Segment Start: Text section

Zulip Chat Archive

Stream: ecosystem infrastructure

Topic: lake exe cache get always decompresses


Michael Stoll (Oct 26 2025 at 18:22):

When running lake exe cache get, I see something like

Downloaded: 2 file(s) [attempted 2/2 = 100%, 193 KB/s]
Decompressing 7394 file(s)

Why does it always decompress all files, even though it only downloaded a few of them? The others should already be present in their uncompressed form, I would assume, and so it should only be necessary to decompress the files that were actually downloaded.

Floris van Doorn (Oct 26 2025 at 23:15):

It is definitely always true that if you don't have to download a file, then the decompressed version is already in your lakefile. You might have downloaded that compressed file for a different project.

If it is significantly cheaper to check whether the correct decompressed version is already there than it is to decompress a file, then we could consider doing that.

Michael Stoll (Jan 31 2026 at 11:37):

Floris van Doorn said:

If it is significantly cheaper to check whether the correct decompressed version is already there than it is to decompress a file, then we could consider doing that.

Is this being looked at currently? Just now:

> lake exe cache get
Current branch: MS_Heights_3
Using cache (Azure) from origin: MichaelStollBayreuth/mathlib4
Attempting to download 3 file(s) from leanprover-community/mathlib4 cache
Downloaded: 0 file(s) [attempted 3/3 = 100%, 0 KB/s]
Attempting to download 3 file(s) from MichaelStollBayreuth/mathlib4 cache
Downloaded: 3 file(s) [attempted 3/3 = 100%, 300 KB/s]
Decompressing 7910 file(s)
Unpacked in 32499 ms
Completed successfully!

It is a bit annoying that after downloading three files, it still spends half a minute decompressing lots of files that are already present in decompressed form...

Kevin Buzzard (Jan 31 2026 at 11:49):

One of my machines has a slow filesystem and it can take over 2 minutes to unpack 7000 files.

Kim Morrison (Feb 01 2026 at 04:06):

You might be interested in

feat: pipeline downloads and decompression in cache get #32987

which has been waiting for review for a few weeks.

Kim Morrison (Feb 01 2026 at 05:22):

Michael Stoll said:

It is a bit annoying that after downloading three files, it still spends half a minute decompressing lots of files that are already present in decompressed form...

Segment End: Text section
Segment Start: Source information

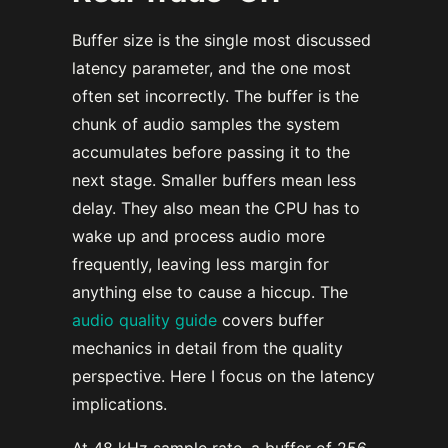
Buffer size is the single most discussed
latency parameter, and the one most
often set incorrectly. The buffer is the
chunk of audio samples the system
accumulates before passing it to the
next stage. Smaller buffers mean less
delay. They also mean the CPU has to
wake up and process audio more
frequently, leaving less margin for
anything else to cause a hiccup. The
audio quality guide
covers buffer
mechanics in detail from the quality
perspective. Here I focus on the latency
implications.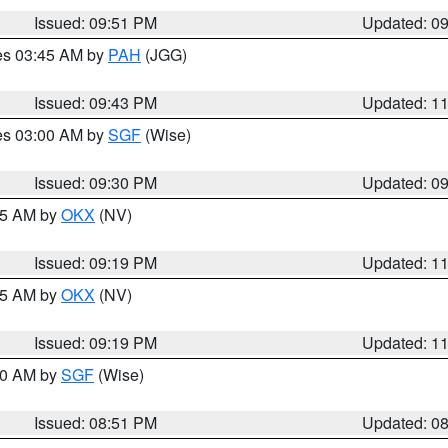
Issued: 09:51 PM
Updated: 0
res 03:45 AM by
PAH
(JGG)
Issued: 09:43 PM
Updated: 1
res 03:00 AM by
SGF
(Wise)
Issued: 09:30 PM
Updated: 0
:15 AM by
OKX
(NV)
Issued: 09:19 PM
Updated: 1
:15 AM by
OKX
(NV)
Issued: 09:19 PM
Updated: 1
:00 AM by
SGF
(Wise)
Issued: 08:51 PM
Updated: 0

Segment End: Source information

_Problem to solve:_
Quote the passage from the discussion of cache decompression that begins at the words "Downloaded: 2 file(s)" and stops after "a different project.".

_Solved exercise:_
Downloaded: 2 file(s) [attempted 2/2 = 100%, 193 KB/s]
Decompressing 7394 file(s)

Why does it always decompress all files, even though it only downloaded a few of them? The others should already be present in their uncompressed form, I would assume, and so it should only be necessary to decompress the files that were actually downloaded.

Floris van Doorn (Oct 26 2025 at 23:15):

It is definitely always true that if you don't have to download a file, then the decompressed version is already in your lakefile. You might have downloaded that compressed file for a different project.